Magnolienblüte statt Alu im All?
Auf dem Weg von Jacksonville (N.C.) nach Jacksonville (Fla.) über die Panoramastrecke an der Atlantikküste liegt Charleston (S.C.); das Städtchen ist der pittoreske Beweis, dass auch im modernen Amerika nicht alle Errungenschaften der Vergangenheit vom Winde verweht sind. Eine davon sind die 66 (amerikanische) Hektar messende „Magnolia Gardens“ einer 464 Hektar großen ehemaligen Südstaatenplantage im Westen Charleston´s, angelegt im Jahre 1840. Das liebevoll wie aufwendig gepflegte Areal heißt jedes Jahr tausende Besucher willkommen, die sich vor allem von der Blütenpracht faszinieren lassen. Doch bald schon könnte eine ganz besondere Besucherspezies auf den Plan treten, welche nur noch Augen für die Stämmchen hat, die diese Blüten tragen: Spacetech-Spezialisten auf der Suche nach dem Stoff, aus dem die Satelliten der Zukunft sind. SciFi? Nicht wirklich.
Der Sat aus Holz
Nach einigen nicht gerade raumfahrtuntypischen Verzögerungen der letzten Jahre steuert das „LignoStella Spacewood Project“ japanischer Forscher der Universität Kyoto auf seinen vorläufigen Höhepunkt zu: den Start eines aus Magnolienholz gebauten Satelliten. Sein Basismaterial hatte zuvor schon 290 Tage Schwerelosigkeit auf der ISS klaglos überstanden.

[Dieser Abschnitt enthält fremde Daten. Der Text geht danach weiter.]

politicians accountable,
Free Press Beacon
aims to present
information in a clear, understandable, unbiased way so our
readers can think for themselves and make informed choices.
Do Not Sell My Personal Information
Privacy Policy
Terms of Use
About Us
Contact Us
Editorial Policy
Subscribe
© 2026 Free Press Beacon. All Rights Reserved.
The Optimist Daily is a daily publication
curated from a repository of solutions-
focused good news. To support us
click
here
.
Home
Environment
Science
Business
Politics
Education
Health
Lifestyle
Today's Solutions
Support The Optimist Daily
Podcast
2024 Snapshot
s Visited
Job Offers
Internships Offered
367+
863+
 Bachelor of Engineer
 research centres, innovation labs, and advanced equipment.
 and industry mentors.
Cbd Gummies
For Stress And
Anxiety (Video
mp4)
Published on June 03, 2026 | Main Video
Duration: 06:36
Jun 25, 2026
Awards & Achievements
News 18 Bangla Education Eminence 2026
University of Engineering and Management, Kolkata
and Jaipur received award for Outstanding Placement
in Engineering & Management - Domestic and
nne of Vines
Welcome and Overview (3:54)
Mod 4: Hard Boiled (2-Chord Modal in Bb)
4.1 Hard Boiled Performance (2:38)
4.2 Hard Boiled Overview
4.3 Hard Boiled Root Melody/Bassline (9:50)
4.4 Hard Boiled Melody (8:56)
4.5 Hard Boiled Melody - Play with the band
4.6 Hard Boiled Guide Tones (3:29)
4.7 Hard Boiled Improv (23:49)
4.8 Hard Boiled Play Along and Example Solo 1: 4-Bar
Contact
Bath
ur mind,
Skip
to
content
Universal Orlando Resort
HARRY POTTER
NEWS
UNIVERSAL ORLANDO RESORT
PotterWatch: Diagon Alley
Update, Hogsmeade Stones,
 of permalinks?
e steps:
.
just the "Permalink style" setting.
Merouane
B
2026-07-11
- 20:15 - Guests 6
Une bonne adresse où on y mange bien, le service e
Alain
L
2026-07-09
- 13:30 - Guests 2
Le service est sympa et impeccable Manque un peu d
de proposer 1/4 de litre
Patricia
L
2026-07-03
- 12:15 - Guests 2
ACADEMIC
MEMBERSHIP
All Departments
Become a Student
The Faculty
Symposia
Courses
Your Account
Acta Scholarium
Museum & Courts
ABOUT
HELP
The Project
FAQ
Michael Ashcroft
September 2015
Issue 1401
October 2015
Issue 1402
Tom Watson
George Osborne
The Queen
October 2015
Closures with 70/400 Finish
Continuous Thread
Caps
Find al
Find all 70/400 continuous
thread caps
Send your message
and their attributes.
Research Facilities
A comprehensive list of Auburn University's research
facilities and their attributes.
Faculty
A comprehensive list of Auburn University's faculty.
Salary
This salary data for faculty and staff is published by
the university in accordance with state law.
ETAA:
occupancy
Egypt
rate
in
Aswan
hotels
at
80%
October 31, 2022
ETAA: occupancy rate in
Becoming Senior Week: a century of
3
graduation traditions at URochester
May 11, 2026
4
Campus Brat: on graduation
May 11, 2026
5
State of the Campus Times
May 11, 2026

Die Überlegung: Holz kann im All nicht brennen, es wird nicht deformiert noch von Kleinstlebewesen angenagt oder aufgefressen. Außerdem bietet es elektromagnetischer Strahlung so reichlich Durchlässigkeit, dass Satelliten aus Holz die gesamte Elektronik plus Antennen im Inneren unterbringen können, und nach dem Deorbit rückstandslos verbrennen.
Genau letzteres gelingt dem Material der Wahl von heute nicht – und das ist auch der Hauptgrund des ganzen Projektes: die Vermeidung von Aluminium-Resten in der oberen Atmosphäre. Bei der Verbrennung im Wiedereintrittsprozess entsteht Aluminiumoxid, das für zwei Effekte verantwortlich gemacht wird: für die temporäre, also nicht dauerhafte Verursachung von „Löchern“ in der Ozonschicht und für die menschgemachte Verstärkung des Albedo-Effektes in der oberen Atmosphäre. Letzteres birgt dabei die Herausforderung. Denn die Rückstrahlungsfähigkeit durch Weltraumkörper wie die Erde, die nicht über eigenes „Leuchtfeuer“ verfügen, hatte man schon früher als Möglichkeit in die Diskussion gebracht, Effekte emittierter Gase wie Kohlendioxid zu begrenzen. Allerdings fand sich niemand, diese Büchse der Pandora zu öffnen. Heutzutage, mit etwa 10 Prozent Alupulver Anteil in den Aerosolen der oberen Atmosphäre bei einer erwarteten Quote von bis zu 50 Prozent, wenn die erste Garnitur aller geplanten Satelliten der großen Konstellationen einmal durch ist, läuft diese Version der Rettung der Erde schon von selbst an.
Die Mission der Magnolienholzschachtel soll im Sommer dieses Jahres starten. Mindestens sechs Monate lang soll ihr Verhalten im All beobachtet und damit klarer werden, ob man auf dem Holzweg war oder künftig auf ihm wandeln sollte.